Work instruction
In the forum thread on Ray worker logs, copy the passage starting with "Is there any" and going on through "address in ray.init()?", substituting "ray.connect" for every "ray.init".

(Extracted text)

Worker logs are sent to multiple clients

Hello, we are using ray cluster to optimize resource usage in kubernetes cluster. We have lots of “client” pods scheduling jobs to one shared cluster. Cluster is configured to autoscale as much as possible. Usually every job gets its own worker. Problem is that ray is mixing logs from all jobs together. All client pods are running the same sources but with different configuration.

i.e. client pod X sends jobs A and B to cluster and client pod Y sends jobs C and D to cluster. All run at the same time. X is receiving logs from A and B jobs but also some of the logs created by C and D jobs scheduled by client Y. Y is also receiving logs from all jobs. Those jobs are scheduled on different worker pods.

Is there any configuration option we have missed to prevent this behavior? We are running ray v 1.5.2.

Hey @kubav how are these client pods connecting in? Are they using ray.client (i.e. the gRPC Ray Client)?

Client is calling “ray.init” and jobs are just one function annotated with “@ray.remote”.

@kubav are you passing an address in ray.init()?

(End Extracted text)
(Recorded information)

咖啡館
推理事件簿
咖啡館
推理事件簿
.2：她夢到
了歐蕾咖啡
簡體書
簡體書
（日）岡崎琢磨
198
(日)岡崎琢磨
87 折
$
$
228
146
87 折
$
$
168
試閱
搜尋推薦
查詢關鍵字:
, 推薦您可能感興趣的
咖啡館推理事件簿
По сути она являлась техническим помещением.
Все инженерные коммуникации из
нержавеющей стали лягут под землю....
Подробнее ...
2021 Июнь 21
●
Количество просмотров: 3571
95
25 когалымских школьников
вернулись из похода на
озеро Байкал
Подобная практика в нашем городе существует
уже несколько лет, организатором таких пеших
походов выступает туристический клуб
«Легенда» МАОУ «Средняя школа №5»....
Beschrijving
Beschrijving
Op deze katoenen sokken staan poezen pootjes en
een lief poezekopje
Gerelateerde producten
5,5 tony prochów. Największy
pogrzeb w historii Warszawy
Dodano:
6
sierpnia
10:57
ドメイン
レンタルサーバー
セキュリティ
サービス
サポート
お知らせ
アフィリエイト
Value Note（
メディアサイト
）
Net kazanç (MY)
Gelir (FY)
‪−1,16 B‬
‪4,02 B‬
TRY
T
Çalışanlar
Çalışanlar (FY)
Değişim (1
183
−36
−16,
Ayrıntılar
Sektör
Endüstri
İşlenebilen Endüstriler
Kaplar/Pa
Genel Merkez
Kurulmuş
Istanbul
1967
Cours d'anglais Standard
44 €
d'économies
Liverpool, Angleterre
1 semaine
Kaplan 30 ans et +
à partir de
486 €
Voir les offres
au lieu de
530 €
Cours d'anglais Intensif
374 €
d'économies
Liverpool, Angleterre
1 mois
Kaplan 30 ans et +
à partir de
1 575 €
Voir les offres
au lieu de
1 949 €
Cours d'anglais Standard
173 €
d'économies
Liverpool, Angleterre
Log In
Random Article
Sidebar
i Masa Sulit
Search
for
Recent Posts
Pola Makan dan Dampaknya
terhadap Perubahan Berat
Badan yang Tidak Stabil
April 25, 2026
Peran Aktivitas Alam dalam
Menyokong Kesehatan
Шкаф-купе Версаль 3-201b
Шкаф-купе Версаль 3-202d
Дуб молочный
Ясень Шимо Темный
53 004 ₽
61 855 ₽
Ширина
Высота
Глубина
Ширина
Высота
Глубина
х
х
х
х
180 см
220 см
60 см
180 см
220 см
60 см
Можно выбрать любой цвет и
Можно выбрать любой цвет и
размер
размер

(End Recorded information)

Completed task
Is there any configuration option we have missed to prevent this behavior? We are running ray v 1.5.2.

Hey @kubav how are these client pods connecting in? Are they using ray.client (i.e. the gRPC Ray Client)?

Client is calling “ray.connect” and jobs are just one function annotated with “@ray.remote”.

@kubav are you passing an address in ray.connect()?